2011 API Trends: Government APIs Quintuple; Facebook, Google, Twitter Most Popular

Online directory of APIs and mashups, ProgrammableWeb, just hit a big milestone this week: 5,000 APIs listed. The site has a long history of tracking the API landscape, starting with the launch of its directory back in 2005, five years after eBay created the first web API. Not surprisingly, big names like Google, Facebook and Twitter are now leading the way in terms of sheer numbers of APIs offered, usage, and popularity. Among developers tracking APIs on the site, Facebook now has the most popular API, and it’s followed by Google Maps and Twitter.

However, according to ProgrammableWeb executive editor Adam DuVander, there were some new trends spotted among the last 1,000 APIs added to the directory, too, including an increasing number of government APIs becoming available.

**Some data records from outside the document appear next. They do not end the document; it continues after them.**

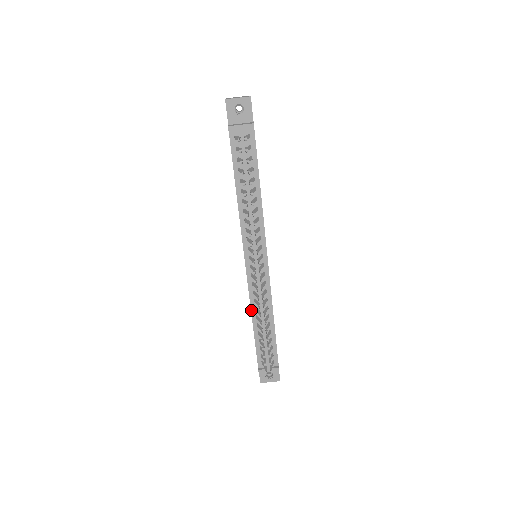
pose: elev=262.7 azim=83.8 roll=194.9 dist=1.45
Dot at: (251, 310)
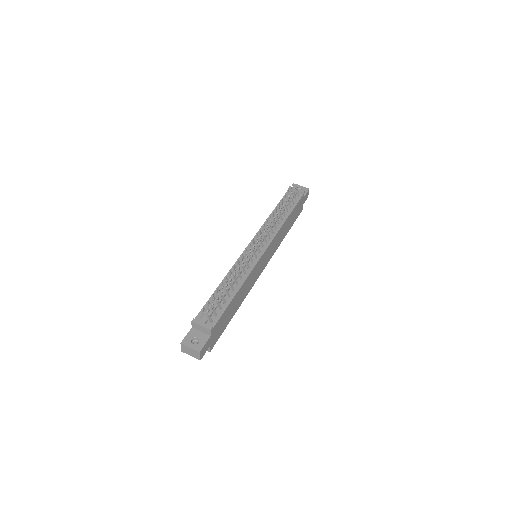
Dot at: (227, 274)
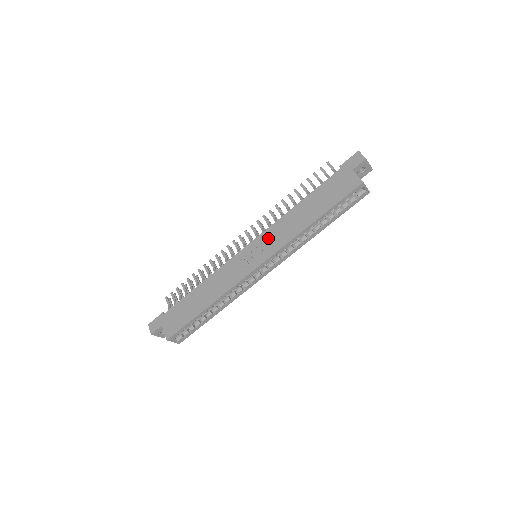
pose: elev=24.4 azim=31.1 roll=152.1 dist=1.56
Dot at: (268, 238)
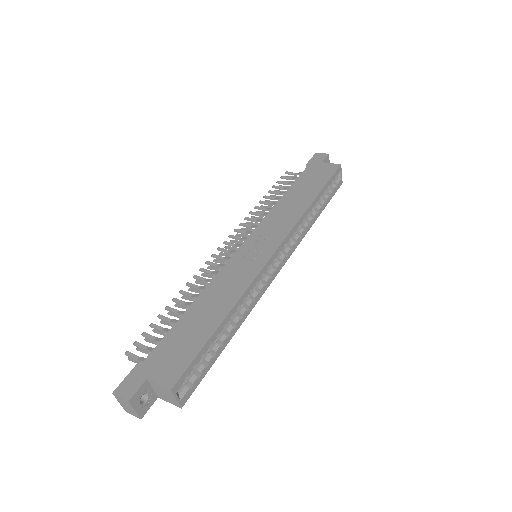
Dot at: (268, 228)
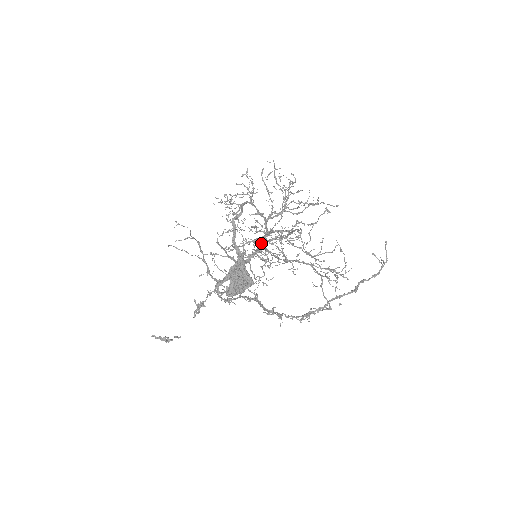
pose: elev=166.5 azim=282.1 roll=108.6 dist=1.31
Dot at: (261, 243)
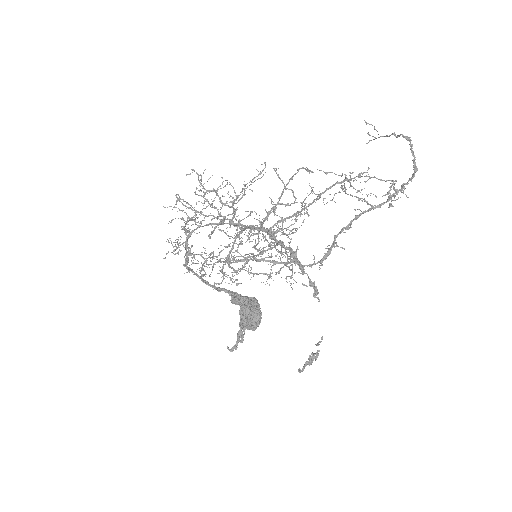
Dot at: (261, 229)
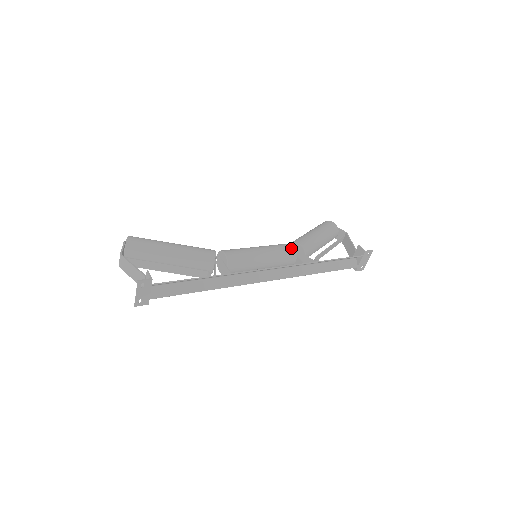
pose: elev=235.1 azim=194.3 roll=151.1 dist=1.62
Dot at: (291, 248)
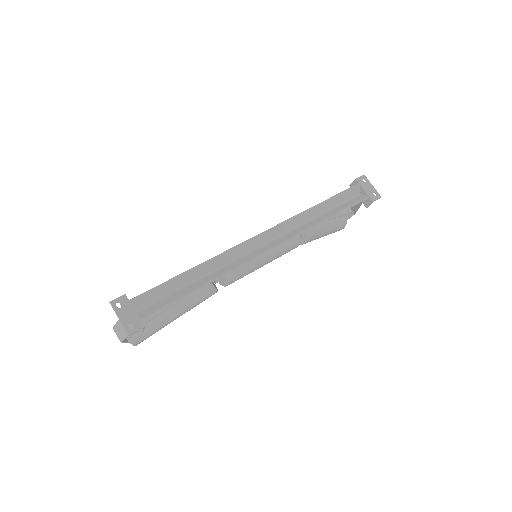
Dot at: occluded
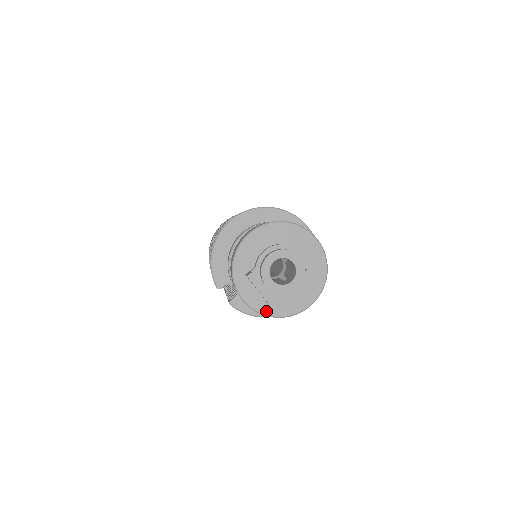
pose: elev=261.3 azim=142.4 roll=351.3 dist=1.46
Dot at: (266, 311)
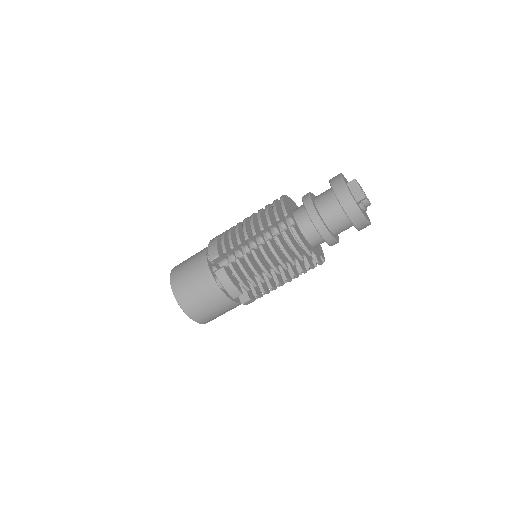
Dot at: (357, 204)
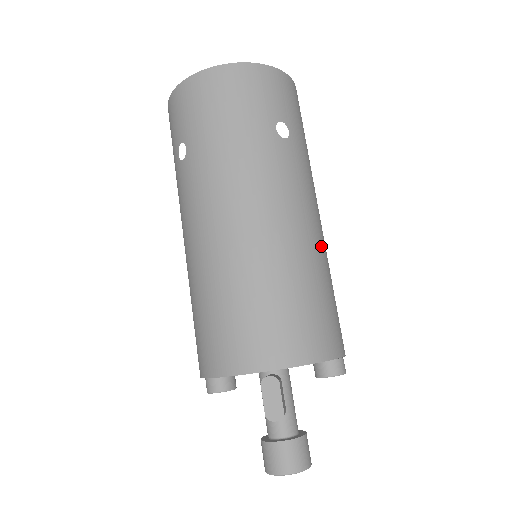
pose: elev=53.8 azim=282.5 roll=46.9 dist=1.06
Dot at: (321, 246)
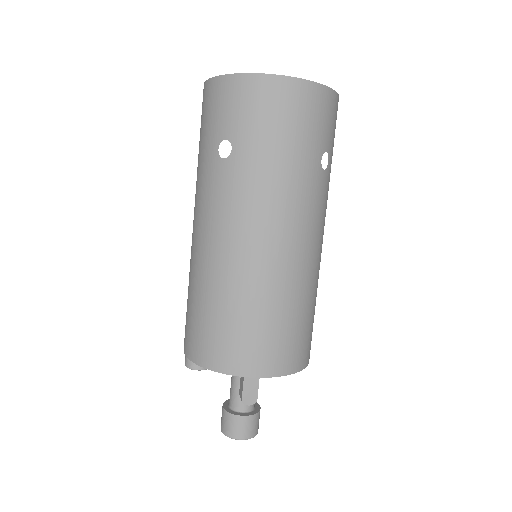
Dot at: (319, 269)
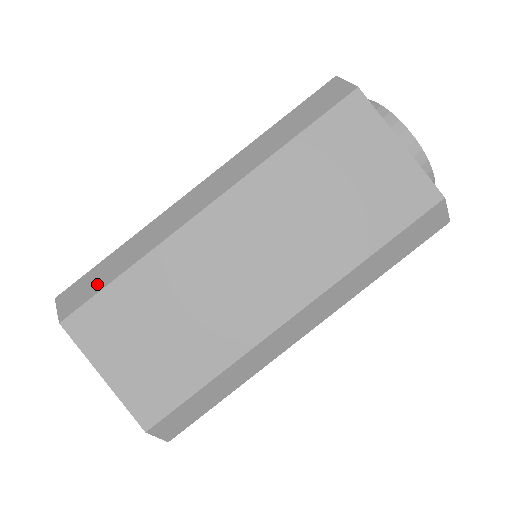
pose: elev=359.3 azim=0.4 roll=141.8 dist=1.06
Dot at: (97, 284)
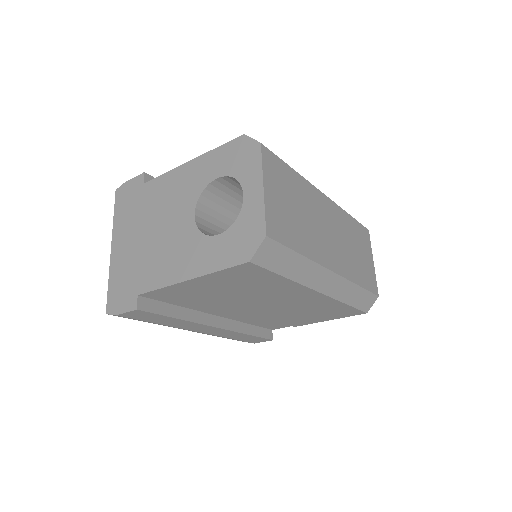
Dot at: occluded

Of the 231 government APIs now listed in ProgrammableWeb’s directory, over half have been added in the last four months. While 2009-2010 has often been heralded as the time when government began embracing transparency, that was mainly true in terms of opening up access to gigs of data, sometimes simply in the form of an Excel spreadsheet. It wasn’t until 2011 that governments really began making that data available through programmatic means, explains DuVander.

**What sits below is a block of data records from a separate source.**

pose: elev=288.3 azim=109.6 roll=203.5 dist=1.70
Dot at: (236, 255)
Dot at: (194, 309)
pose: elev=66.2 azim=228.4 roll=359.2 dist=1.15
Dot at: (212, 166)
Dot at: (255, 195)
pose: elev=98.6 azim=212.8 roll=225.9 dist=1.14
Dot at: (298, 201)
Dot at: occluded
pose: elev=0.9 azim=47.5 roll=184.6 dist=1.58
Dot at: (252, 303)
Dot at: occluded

Notably, he mentions how New York City’s annual Big Apps contest added an API in 2011. Plus, the NYC Open Data API now gives access to over 750 public datasets. And the San Francisco Ethics Commission Lobbyist API is part of a law requiring transparency of lobbyist disclosure statements, something ProgrammableWeb calls the first ethics API. Elsewhere in the world, platforms like Socrata and CKAN have also made it easier to access public data.

There were just 28 government APIs listed on the site in 2010, but in 2011, there were 130. So while the number of APIs has doubled over the past year, government APIs have nearly quintupled.

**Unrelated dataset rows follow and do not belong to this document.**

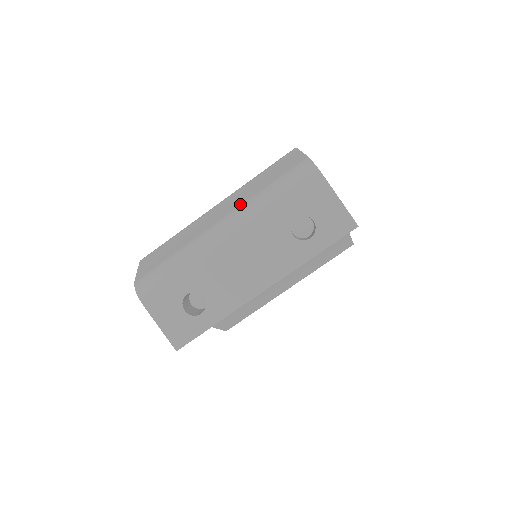
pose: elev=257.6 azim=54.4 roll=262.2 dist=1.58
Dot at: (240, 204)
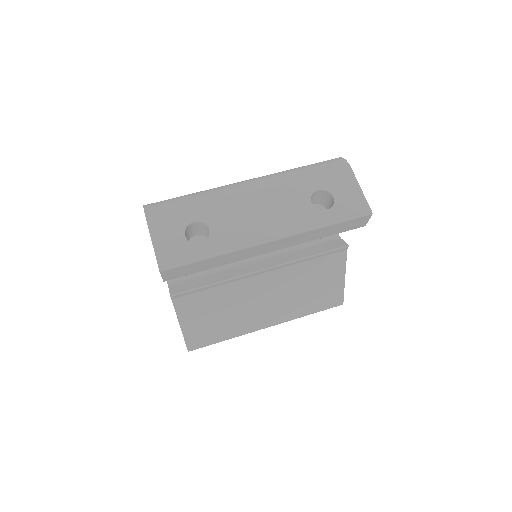
Dot at: occluded
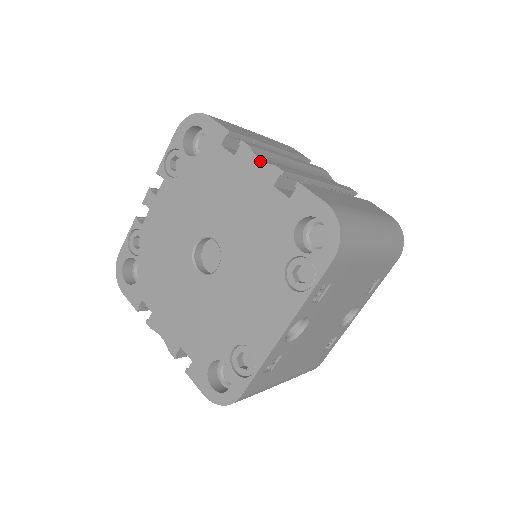
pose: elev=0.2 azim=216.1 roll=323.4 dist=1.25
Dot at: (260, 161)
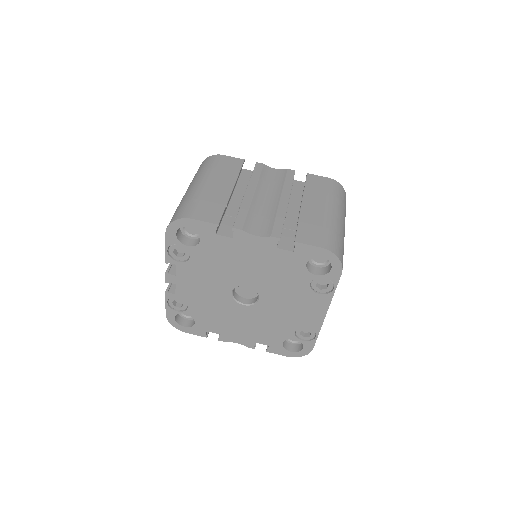
Dot at: (257, 237)
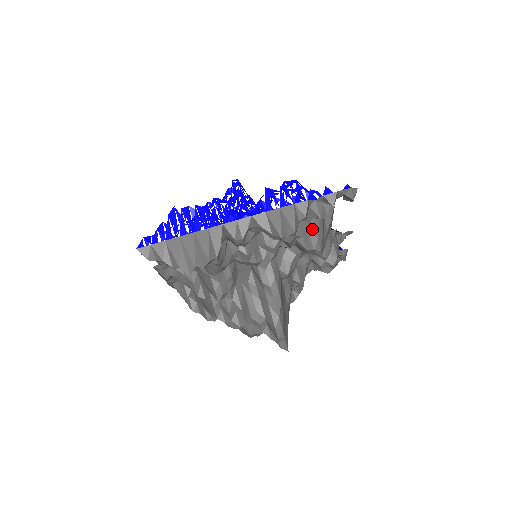
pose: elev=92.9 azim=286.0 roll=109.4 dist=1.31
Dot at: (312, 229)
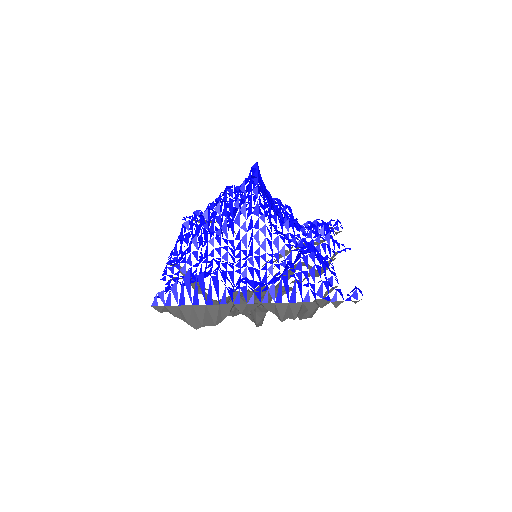
Dot at: (311, 309)
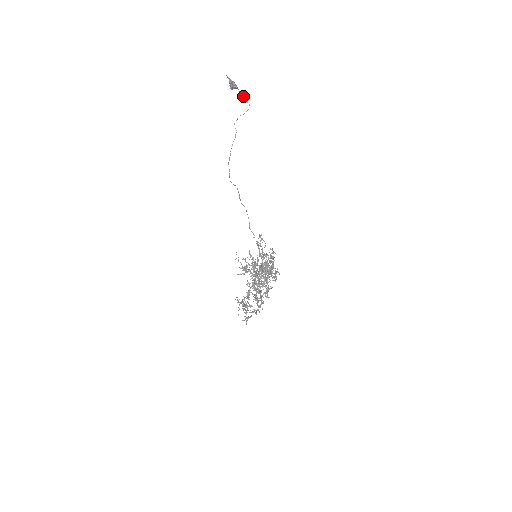
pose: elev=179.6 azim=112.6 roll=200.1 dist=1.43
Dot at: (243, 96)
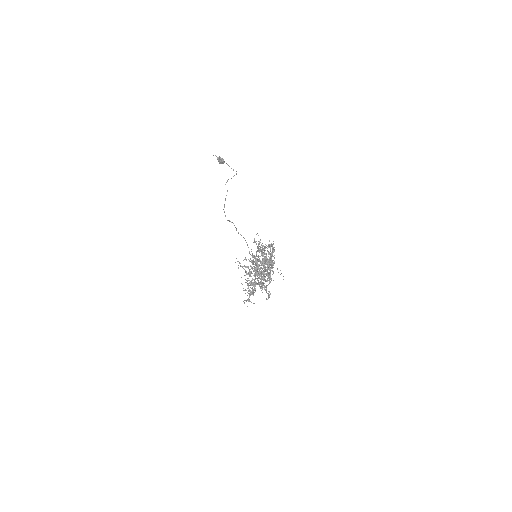
Dot at: occluded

While government APIs are trending upward, also retaining their popularity are two other top categories: Internet and Social. There are 500 Internet APIs found on the site, including many cloud and platform-as-a-service APIs. There are also now almost 600 social APIs, a category which saw 35% growth over the past year.

Meanwhile, the site serves up 96 Google APIs, 8 Facebook APIs, Twitter’s 3 official APIs and the 100+ derived APIs, referring to the trend of creating new APIs from Twitter data, like the Klout API and Topsy API, for example. Most APIs are REST, but SOAP is still popular in the enterprise.

ProgrammableWeb says it expects to hit a couple more 1,000 API milestones in 2012. At some point, every company will have an API, DuVander believes.

“Think back to the web of 1995. There were plenty of companies without websites. Very quickly, all these companies realized they needed to have a website to compete,” he says. “We have seen the same thing with social media and that is the way APIs are headed.”